Could you copy every entry exactly, with nothing changed?

◆ ◆ ◆ ◆ ◆

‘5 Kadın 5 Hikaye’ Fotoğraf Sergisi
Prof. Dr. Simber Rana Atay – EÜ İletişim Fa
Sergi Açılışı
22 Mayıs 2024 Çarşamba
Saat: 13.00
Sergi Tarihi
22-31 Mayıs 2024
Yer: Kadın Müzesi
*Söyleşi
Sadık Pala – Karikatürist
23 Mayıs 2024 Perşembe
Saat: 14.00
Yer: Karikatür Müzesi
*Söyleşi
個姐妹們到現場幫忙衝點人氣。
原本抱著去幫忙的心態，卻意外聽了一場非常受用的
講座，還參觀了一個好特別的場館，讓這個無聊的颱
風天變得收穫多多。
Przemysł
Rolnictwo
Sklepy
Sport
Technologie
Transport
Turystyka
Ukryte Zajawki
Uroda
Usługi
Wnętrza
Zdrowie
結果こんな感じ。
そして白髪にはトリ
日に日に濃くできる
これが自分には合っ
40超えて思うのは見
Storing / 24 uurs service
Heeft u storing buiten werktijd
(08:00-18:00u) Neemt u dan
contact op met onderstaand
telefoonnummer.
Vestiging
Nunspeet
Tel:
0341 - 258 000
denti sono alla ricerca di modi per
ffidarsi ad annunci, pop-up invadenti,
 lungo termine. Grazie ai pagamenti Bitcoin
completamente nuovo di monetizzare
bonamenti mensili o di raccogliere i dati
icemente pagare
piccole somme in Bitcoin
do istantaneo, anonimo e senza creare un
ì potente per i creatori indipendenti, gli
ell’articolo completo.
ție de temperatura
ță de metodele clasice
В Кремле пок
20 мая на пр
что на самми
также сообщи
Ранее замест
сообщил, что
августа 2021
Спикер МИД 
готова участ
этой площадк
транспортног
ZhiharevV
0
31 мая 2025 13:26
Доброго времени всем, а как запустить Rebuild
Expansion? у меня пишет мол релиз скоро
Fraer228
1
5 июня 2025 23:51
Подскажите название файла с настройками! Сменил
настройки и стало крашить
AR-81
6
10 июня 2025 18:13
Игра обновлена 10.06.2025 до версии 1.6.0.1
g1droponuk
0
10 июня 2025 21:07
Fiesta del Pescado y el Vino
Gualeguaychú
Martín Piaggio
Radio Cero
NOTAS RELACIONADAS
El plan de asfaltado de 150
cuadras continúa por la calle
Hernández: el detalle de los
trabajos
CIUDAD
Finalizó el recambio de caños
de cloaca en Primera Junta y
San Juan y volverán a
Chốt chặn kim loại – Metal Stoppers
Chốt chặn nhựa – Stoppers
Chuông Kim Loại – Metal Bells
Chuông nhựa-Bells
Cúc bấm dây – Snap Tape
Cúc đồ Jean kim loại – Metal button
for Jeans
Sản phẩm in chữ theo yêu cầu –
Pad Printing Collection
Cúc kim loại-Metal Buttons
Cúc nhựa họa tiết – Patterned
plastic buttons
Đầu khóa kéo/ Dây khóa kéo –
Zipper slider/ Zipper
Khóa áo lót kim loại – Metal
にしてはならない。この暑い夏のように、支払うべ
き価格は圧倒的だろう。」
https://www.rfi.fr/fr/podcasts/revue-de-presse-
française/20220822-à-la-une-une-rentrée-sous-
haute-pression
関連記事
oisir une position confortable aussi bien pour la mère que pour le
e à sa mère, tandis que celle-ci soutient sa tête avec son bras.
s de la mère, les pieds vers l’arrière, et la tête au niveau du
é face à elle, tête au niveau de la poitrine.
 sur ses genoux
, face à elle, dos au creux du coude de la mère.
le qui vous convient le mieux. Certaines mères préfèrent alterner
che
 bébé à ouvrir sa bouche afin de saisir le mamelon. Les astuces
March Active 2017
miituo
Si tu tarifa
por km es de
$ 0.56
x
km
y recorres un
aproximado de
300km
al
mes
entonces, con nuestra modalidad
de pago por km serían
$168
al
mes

◆ ◆ ◆ ◆ ◆

→ **Exercise result**:
‘5 Kadın 5 Hikaye’ Fotoğraf Sergisi
Prof. Dr. Simber Rana Atay – EÜ İletişim Fa
Sergi Açılışı
22 Mayıs 2024 Çarşamba
Saat: 13.00
Sergi Tarihi
22-31 Mayıs 2024
Yer: Kadın Müzesi
*Söyleşi
Sadık Pala – Karikatürist
23 Mayıs 2024 Perşembe
Saat: 14.00
Yer: Karikatür Müzesi
*Söyleşi
個姐妹們到現場幫忙衝點人氣。
原本抱著去幫忙的心態，卻意外聽了一場非常受用的
講座，還參觀了一個好特別的場館，讓這個無聊的颱
風天變得收穫多多。
Przemysł
Rolnictwo
Sklepy
Sport
Technologie
Transport
Turystyka
Ukryte Zajawki
Uroda
Usługi
Wnętrza
Zdrowie
結果こんな感じ。
そして白髪にはトリ
日に日に濃くできる
これが自分には合っ
40超えて思うのは見
Storing / 24 uurs service
Heeft u storing buiten werktijd
(08:00-18:00u) Neemt u dan
contact op met onderstaand
telefoonnummer.
Vestiging
Nunspeet
Tel:
0341 - 258 000
denti sono alla ricerca di modi per
ffidarsi ad annunci, pop-up invadenti,
 lungo termine. Grazie ai pagamenti Bitcoin
completamente nuovo di monetizzare
bonamenti mensili o di raccogliere i dati
icemente pagare
piccole somme in Bitcoin
do istantaneo, anonimo e senza creare un
ì potente per i creatori indipendenti, gli
ell’articolo completo.
ție de temperatura
ță de metodele clasice
В Кремле пок
20 мая на пр
что на самми
также сообщи
Ранее замест
сообщил, что
августа 2021
Спикер МИД 
готова участ
этой площадк
транспортног
ZhiharevV
0
31 мая 2025 13:26
Доброго времени всем, а как запустить Rebuild
Expansion? у меня пишет мол релиз скоро
Fraer228
1
5 июня 2025 23:51
Подскажите название файла с настройками! Сменил
настройки и стало крашить
AR-81
6
10 июня 2025 18:13
Игра обновлена 10.06.2025 до версии 1.6.0.1
g1droponuk
0
10 июня 2025 21:07
Fiesta del Pescado y el Vino
Gualeguaychú
Martín Piaggio
Radio Cero
NOTAS RELACIONADAS
El plan de asfaltado de 150
cuadras continúa por la calle
Hernández: el detalle de los
trabajos
CIUDAD
Finalizó el recambio de caños
de cloaca en Primera Junta y
San Juan y volverán a
Chốt chặn kim loại – Metal Stoppers
Chốt chặn nhựa – Stoppers
Chuông Kim Loại – Metal Bells
Chuông nhựa-Bells
Cúc bấm dây – Snap Tape
Cúc đồ Jean kim loại – Metal button
for Jeans
Sản phẩm in chữ theo yêu cầu –
Pad Printing Collection
Cúc kim loại-Metal Buttons
Cúc nhựa họa tiết – Patterned
plastic buttons
Đầu khóa kéo/ Dây khóa kéo –
Zipper slider/ Zipper
Khóa áo lót kim loại – Metal
にしてはならない。この暑い夏のように、支払うべ
き価格は圧倒的だろう。」
https://www.rfi.fr/fr/podcasts/revue-de-presse-
française/20220822-à-la-une-une-rentrée-sous-
haute-pression
関連記事
oisir une position confortable aussi bien pour la mère que pour le
e à sa mère, tandis que celle-ci soutient sa tête avec son bras.
s de la mère, les pieds vers l’arrière, et la tête au niveau du
é face à elle, tête au niveau de la poitrine.
 sur ses genoux
, face à elle, dos au creux du coude de la mère.
le qui vous convient le mieux. Certaines mères préfèrent alterner
che
 bébé à ouvrir sa bouche afin de saisir le mamelon. Les astuces
March Active 2017
miituo
Si tu tarifa
por km es de
$ 0.56
x
km
y recorres un
aproximado de
300km
al
mes
entonces, con nuestra modalidad
de pago por km serían
$168
al
mes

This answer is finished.